Tuesday, October 23, 2007

Why Oh Why Don't I Follow Women's Sports?

Oh right. Because I'm a man. And because of this.

Apparently the U.S. Women's team didn't win the women's World Cup. I figured as much a few weeks ago because the headlines went like this: 1) U.S. women advance, 2) U.S. women win again, 3) U.S. women to semifinals, 4) How 'bout that NFL? I figured no news was bad news.

Well, the way they lost was even worse. The male coach benched his goalkeeper, who had won every game so far, for the backup, who had been successful against Brazil in the past. Final score: 4-0, Brazil. After the game, the benched goalkeeper ripped her coach and her replacement. Understandable, and it's happened a thousand times in men's sports.
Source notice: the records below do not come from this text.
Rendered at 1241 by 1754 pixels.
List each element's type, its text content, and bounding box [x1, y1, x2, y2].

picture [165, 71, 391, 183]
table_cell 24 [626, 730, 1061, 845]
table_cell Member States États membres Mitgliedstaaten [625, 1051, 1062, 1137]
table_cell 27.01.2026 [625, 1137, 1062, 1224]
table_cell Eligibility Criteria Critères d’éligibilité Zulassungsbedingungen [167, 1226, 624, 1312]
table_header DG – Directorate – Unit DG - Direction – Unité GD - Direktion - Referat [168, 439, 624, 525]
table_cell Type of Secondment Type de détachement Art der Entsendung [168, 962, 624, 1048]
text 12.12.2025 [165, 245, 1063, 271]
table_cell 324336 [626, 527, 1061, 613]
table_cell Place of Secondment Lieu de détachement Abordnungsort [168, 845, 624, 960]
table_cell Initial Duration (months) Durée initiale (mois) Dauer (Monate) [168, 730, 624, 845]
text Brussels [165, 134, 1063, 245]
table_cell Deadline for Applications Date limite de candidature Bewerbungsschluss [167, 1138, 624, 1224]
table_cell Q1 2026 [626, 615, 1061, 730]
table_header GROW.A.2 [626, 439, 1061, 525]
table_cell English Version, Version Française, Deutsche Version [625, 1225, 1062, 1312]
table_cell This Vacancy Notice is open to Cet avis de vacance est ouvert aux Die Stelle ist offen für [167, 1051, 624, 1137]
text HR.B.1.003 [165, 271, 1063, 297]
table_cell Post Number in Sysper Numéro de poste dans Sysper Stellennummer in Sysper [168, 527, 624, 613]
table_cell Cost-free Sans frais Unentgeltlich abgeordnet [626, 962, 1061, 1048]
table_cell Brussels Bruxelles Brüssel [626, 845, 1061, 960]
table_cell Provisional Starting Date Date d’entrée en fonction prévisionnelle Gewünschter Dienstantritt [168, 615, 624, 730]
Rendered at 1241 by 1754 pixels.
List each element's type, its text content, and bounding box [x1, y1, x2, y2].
But these are women--and no matter how athletic they are, how dedicated they are to sports, how aggressive they are, how quickly and deicisively they can expose my level of fitness for the charade it is--at the end of the day they like to curl up and act all catty and shit. Case in point:

Solo wasn't just benched after publicly criticizing Ryan. She was exiled -- banned from practice, and barred from attending the team's third-place match against Norway three days later. She took her meals alone. Ryan and several players talked of working toward "forgiveness" and "reconciliation."

It all sounded more like a slumber party gone bad than an elite team reacting to the stress of high-level competition.

The ostracism of Solo perpetuated the stereotype that women's teams put a higher premium on harmony than they do on competing. And as long as people believe that, they'll regard women's team sports as a lightweight version of the real thing.
Damn skippy. In honor of the real Xena Warrior Princess of U.S. soccer, ladies and gentleman, I give you: Hope Solo, great great great great grandaughter of that lovable scamp Han. Hope, call me, you won't be solo for long. And we have so much in common--we're the same height!

3 comments:

wagnerav said...

One problem...the person acting "all catty and shit" in this story is a man, Ryan. The keeper acted the same way any one of us would have acted.

So maybe you'd follow women sports if men weren't the coaches?

Anonymous said...

The man coach made a bad personnel decision, but the aftermath was what I was referring to: her being ostracized by her teammates. I would imagine that the coach participated in this ostracization in response to the way his players were acting towards her, rather than him initiating it. Besides, he's fired now, which is why this is in the news.

wagnerav said...

Oh, I was reading it as the Coach was the leader of the ostracization. That's not a word.